'''

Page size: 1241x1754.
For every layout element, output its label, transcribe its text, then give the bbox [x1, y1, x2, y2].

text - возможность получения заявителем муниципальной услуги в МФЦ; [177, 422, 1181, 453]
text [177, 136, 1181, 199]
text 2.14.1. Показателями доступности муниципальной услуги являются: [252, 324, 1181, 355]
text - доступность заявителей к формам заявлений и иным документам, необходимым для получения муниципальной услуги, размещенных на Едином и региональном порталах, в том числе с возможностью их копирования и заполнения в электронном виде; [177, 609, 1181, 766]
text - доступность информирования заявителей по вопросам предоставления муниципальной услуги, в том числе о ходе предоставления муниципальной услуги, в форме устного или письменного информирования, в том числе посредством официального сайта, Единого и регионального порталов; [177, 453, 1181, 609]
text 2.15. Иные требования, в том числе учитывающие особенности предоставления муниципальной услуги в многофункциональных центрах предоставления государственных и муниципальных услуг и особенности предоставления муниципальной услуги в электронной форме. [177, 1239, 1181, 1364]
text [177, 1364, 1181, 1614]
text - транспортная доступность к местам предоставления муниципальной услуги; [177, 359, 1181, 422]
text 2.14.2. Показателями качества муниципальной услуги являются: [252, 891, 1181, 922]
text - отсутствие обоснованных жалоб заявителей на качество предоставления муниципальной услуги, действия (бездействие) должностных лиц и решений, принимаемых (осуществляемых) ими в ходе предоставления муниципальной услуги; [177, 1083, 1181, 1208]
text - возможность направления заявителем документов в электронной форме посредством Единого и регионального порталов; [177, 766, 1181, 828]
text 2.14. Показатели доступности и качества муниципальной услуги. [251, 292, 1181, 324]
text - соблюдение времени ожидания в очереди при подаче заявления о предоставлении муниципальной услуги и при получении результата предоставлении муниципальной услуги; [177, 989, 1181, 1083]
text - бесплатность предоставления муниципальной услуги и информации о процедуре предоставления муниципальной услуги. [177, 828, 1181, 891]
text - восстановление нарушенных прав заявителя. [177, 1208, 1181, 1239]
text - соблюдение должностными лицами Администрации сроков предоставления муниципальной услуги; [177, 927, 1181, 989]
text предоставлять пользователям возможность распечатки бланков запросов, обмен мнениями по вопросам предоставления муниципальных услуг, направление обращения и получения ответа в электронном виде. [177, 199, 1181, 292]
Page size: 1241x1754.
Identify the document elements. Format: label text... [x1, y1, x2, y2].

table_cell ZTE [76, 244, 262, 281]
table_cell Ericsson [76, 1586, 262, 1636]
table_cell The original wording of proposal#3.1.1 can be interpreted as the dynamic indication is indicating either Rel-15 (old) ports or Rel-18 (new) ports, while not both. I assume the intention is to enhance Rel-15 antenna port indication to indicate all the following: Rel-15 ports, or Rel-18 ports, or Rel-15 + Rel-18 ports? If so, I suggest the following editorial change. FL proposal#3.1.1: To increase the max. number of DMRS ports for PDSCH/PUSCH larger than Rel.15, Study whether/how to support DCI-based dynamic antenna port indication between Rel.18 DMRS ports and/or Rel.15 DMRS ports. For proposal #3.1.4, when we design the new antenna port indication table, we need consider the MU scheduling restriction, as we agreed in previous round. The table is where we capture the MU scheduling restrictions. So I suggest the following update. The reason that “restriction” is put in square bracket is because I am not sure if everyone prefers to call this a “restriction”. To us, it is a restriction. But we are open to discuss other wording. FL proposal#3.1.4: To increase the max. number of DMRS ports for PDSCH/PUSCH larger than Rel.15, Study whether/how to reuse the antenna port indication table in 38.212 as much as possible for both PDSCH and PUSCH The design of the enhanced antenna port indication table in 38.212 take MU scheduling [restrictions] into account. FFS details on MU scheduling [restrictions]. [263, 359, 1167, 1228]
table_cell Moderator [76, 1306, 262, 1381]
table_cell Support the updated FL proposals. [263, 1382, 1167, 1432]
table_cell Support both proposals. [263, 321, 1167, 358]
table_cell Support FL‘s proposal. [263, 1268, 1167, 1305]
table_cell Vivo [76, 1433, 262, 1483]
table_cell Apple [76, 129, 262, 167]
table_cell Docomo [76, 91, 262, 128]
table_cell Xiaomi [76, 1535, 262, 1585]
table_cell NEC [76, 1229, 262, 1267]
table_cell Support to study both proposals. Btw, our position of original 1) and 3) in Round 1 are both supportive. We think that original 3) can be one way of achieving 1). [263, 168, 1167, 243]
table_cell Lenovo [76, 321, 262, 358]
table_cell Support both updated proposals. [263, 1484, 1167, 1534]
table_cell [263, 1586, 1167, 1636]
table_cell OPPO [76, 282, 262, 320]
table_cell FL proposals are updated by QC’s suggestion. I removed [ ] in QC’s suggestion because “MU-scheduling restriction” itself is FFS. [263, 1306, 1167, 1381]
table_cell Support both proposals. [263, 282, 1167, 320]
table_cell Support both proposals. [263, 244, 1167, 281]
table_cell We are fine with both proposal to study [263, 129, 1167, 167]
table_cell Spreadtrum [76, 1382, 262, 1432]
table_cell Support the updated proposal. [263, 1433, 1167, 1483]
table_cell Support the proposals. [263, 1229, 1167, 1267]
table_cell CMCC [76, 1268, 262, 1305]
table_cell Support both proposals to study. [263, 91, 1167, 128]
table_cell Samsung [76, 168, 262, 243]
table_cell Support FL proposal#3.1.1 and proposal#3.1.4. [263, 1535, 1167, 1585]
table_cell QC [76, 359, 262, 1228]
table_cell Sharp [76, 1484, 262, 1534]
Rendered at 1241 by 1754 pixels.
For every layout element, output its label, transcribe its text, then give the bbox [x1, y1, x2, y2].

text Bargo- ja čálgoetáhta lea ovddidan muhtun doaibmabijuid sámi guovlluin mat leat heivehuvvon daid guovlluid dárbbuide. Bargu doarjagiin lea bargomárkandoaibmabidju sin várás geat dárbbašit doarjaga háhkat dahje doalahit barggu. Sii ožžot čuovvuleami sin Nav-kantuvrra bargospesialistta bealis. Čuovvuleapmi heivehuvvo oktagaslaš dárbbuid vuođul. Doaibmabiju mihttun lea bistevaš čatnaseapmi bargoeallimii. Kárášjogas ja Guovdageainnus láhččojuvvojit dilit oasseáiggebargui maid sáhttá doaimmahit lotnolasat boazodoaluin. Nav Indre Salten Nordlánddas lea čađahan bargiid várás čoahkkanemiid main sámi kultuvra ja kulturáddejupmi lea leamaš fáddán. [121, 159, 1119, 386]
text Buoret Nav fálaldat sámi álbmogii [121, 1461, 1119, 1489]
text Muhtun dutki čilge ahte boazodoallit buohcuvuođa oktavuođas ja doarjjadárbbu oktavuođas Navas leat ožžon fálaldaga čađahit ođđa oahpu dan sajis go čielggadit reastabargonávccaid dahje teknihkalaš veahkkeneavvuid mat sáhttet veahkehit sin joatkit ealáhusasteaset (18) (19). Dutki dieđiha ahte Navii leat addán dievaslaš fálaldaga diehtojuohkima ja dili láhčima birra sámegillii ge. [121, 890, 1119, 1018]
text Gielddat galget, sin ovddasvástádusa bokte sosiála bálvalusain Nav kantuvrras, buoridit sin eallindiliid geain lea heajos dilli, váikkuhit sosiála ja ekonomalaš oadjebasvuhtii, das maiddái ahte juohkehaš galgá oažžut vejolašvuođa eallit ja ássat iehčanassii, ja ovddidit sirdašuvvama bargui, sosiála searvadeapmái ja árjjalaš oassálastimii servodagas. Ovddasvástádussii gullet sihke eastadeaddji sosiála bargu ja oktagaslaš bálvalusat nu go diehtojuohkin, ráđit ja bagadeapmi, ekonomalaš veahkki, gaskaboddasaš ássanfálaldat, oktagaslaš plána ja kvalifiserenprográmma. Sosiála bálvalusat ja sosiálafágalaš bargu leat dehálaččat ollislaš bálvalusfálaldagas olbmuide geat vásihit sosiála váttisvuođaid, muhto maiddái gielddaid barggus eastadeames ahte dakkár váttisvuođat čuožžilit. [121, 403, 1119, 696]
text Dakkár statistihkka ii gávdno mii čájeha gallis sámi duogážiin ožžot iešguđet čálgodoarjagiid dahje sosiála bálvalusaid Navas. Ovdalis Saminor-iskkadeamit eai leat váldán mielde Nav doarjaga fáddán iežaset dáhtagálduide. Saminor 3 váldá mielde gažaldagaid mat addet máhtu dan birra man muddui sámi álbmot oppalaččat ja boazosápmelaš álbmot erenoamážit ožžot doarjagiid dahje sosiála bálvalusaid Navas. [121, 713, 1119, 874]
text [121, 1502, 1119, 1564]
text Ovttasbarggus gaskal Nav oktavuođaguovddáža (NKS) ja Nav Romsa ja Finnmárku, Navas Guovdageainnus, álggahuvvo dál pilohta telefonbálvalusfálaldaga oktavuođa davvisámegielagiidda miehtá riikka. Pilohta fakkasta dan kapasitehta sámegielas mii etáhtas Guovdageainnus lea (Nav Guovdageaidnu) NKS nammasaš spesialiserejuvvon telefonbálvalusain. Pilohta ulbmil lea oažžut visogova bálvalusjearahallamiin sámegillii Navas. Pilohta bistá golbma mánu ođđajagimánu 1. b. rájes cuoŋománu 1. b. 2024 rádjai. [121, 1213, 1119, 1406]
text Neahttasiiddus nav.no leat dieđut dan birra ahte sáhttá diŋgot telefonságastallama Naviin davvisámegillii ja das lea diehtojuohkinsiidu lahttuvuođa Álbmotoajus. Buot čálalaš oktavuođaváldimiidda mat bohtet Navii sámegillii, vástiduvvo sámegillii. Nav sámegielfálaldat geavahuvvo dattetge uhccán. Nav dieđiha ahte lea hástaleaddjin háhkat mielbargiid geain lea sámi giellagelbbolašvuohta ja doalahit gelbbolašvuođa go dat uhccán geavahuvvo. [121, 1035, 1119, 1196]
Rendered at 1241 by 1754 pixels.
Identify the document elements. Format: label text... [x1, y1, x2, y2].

'''

Task prompt — Your answer should be one number: the count of lines in the records above that contain "являются".

Answer — 2